Parts of the exercise:
- 1) In the passage on TSA screening rules, what reason does the TSA give for classifying peanut butter as a liquid?
- 2) Pick up the passage on TSA screening rules after its final sentence and write what comes next.

Quoted passage:
════════════════

The Transportation Security Administration has an almost ‘through the looking glass’ way of describing what they do and do not permit, going so far as to redefine physics to their liking.
You can bring disabled bullets through security, and you can bring ice through security, but you cannot bring ice shaped like disabled bullets through security. Put another way, spent shell casings are fine but not if they can cool drinks.
While the TSA limits liquids through their checkpoints to 3.4 ounces per container, and in total not more than 100 milliliters, per passenger, for years I’ve pointed out that you can bring unlimited amounts of liquids through a checkpoint if you freeze them first. Because physics. Frozen liquids are solids. The TSA actually endorses this interpretation.
However they do not always respect physics. According to TSA, peanut butter is a liquid ‘because it conforms to the shape of its container’. Peanut butter is subject to 3.4 ounce / 100 milliliter rules. No distinction is drawn between chunky and creamy! And of course ice also conforms to the shape of its container, too.
One class of words in Newspeak “consisted entirely of scientific and technical terms” which “resembled the scientific terms in use today,” but the Party defined “them rigidly and strip them of undesirable meanings.” George Orwell wrote,
There was no vocabulary expressing the function of Science as a habit of mind, or a method of thought irrespective of its particular branches. There was, indeed, no word for ‘Science,’ any meaning that it could possibly bear being already sufficiently covered by the word Ingsoc.

════════════════

Data listing:
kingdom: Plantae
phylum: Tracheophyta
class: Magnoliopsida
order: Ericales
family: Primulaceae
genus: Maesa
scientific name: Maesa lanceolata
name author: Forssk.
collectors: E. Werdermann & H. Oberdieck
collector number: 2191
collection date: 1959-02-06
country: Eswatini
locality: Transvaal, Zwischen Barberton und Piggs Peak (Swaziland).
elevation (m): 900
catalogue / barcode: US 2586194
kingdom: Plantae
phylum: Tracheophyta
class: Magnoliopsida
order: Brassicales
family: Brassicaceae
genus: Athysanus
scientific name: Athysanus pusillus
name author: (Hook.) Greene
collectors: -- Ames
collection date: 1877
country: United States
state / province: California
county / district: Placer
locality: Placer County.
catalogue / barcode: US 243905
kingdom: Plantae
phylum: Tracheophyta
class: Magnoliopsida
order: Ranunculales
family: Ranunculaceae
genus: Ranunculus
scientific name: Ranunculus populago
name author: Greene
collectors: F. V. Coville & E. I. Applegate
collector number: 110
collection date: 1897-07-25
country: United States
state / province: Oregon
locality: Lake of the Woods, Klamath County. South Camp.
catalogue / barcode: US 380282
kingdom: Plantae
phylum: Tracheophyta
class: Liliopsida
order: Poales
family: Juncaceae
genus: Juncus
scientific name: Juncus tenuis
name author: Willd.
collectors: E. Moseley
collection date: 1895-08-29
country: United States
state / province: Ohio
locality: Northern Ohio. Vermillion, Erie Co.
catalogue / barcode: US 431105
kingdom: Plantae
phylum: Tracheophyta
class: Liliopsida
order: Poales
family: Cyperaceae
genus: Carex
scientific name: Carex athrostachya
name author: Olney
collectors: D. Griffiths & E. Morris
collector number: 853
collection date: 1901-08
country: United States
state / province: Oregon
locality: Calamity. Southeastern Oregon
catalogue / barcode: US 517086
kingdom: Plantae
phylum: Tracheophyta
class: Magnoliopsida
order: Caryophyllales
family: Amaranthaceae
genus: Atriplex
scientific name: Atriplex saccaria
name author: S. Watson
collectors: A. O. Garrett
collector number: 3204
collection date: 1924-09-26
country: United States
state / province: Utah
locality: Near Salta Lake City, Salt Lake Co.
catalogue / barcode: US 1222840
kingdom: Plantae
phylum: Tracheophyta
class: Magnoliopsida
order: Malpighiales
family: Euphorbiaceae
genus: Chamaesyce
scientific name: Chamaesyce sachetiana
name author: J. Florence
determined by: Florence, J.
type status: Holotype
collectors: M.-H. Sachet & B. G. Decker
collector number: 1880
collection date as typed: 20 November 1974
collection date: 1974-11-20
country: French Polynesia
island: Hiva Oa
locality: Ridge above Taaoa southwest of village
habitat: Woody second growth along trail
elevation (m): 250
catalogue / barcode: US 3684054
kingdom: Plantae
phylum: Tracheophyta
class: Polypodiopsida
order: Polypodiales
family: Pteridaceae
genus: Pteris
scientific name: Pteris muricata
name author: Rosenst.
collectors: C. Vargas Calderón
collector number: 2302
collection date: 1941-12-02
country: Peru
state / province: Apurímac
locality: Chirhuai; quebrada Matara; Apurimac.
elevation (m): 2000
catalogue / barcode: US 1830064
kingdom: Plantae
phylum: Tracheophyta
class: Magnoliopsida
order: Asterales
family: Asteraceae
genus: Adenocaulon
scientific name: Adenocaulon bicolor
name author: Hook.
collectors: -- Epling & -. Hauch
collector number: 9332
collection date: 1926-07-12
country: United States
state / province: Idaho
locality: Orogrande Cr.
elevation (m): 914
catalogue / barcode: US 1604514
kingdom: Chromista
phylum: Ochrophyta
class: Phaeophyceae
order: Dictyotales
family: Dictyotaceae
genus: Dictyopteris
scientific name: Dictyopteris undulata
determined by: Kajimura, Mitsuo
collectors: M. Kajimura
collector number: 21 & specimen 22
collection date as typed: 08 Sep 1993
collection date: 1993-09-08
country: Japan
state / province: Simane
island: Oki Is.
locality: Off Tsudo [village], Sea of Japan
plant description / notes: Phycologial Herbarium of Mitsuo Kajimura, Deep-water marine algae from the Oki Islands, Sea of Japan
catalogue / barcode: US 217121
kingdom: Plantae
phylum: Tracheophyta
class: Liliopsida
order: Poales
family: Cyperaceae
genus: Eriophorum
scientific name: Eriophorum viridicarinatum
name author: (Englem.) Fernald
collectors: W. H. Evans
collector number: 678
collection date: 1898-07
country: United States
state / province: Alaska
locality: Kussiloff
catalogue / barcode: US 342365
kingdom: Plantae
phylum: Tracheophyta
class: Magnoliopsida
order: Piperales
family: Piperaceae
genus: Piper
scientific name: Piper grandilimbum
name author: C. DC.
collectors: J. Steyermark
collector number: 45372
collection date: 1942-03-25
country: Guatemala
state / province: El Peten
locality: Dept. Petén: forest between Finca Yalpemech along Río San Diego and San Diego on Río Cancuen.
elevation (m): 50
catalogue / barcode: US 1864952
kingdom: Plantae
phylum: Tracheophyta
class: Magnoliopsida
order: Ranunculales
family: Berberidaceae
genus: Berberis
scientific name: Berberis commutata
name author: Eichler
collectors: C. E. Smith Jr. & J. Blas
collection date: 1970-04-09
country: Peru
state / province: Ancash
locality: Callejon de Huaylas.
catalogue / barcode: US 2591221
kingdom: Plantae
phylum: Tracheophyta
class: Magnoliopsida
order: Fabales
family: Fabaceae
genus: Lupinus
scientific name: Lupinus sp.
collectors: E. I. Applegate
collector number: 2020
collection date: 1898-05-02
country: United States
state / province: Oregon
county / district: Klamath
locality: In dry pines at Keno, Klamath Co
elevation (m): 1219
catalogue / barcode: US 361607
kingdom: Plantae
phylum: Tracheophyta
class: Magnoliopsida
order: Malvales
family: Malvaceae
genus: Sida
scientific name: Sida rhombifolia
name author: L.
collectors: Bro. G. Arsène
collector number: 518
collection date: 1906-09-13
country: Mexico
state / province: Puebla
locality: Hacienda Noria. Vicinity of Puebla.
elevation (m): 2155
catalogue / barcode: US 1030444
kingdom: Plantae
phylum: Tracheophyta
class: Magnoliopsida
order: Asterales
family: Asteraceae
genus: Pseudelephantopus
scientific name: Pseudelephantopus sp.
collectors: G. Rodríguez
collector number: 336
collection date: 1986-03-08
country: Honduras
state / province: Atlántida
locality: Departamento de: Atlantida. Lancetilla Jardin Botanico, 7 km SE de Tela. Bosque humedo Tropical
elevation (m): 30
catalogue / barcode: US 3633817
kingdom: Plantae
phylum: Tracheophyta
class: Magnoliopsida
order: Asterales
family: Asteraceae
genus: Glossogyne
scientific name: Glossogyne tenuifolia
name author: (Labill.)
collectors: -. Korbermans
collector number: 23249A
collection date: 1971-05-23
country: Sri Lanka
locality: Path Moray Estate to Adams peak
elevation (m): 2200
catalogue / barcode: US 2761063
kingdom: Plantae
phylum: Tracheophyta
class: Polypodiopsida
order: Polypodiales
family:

════════════════

Results for the exercise:
- 1) The TSA says peanut butter is a liquid because it conforms to the shape of its container.

- 2)
Sometimes TSA itself gets confused by its own Newspeak rules. For instance they posted to their website that sunscreen would be exempt from its rules but then claimed this was an error.
Display of oversized liquids, gels and aerosols that travelers had in their carry-on bags at the @SyracuseAirport @TSA Checkpoint in a 3-day span. The limit for liquids through a checkpoint is 3.4 oz. pic.twitter.com/Fan95TLrLy
— Lisa Farbstein, TSA Spokesperson (@TSA_Northeast) June 22, 2022
When you bring more than 100 milliliters of liquid to a security checkpoint, the agency does not call in a hazmat team to safely manage the biohazard. Instead they keep a bin by the checkpoint to toss them into. All of the dangerous liquids are combined together into the same bin, and allowed to accumulate next to passengers and agency employees. Even if they use language of danger, their behavior fails to match.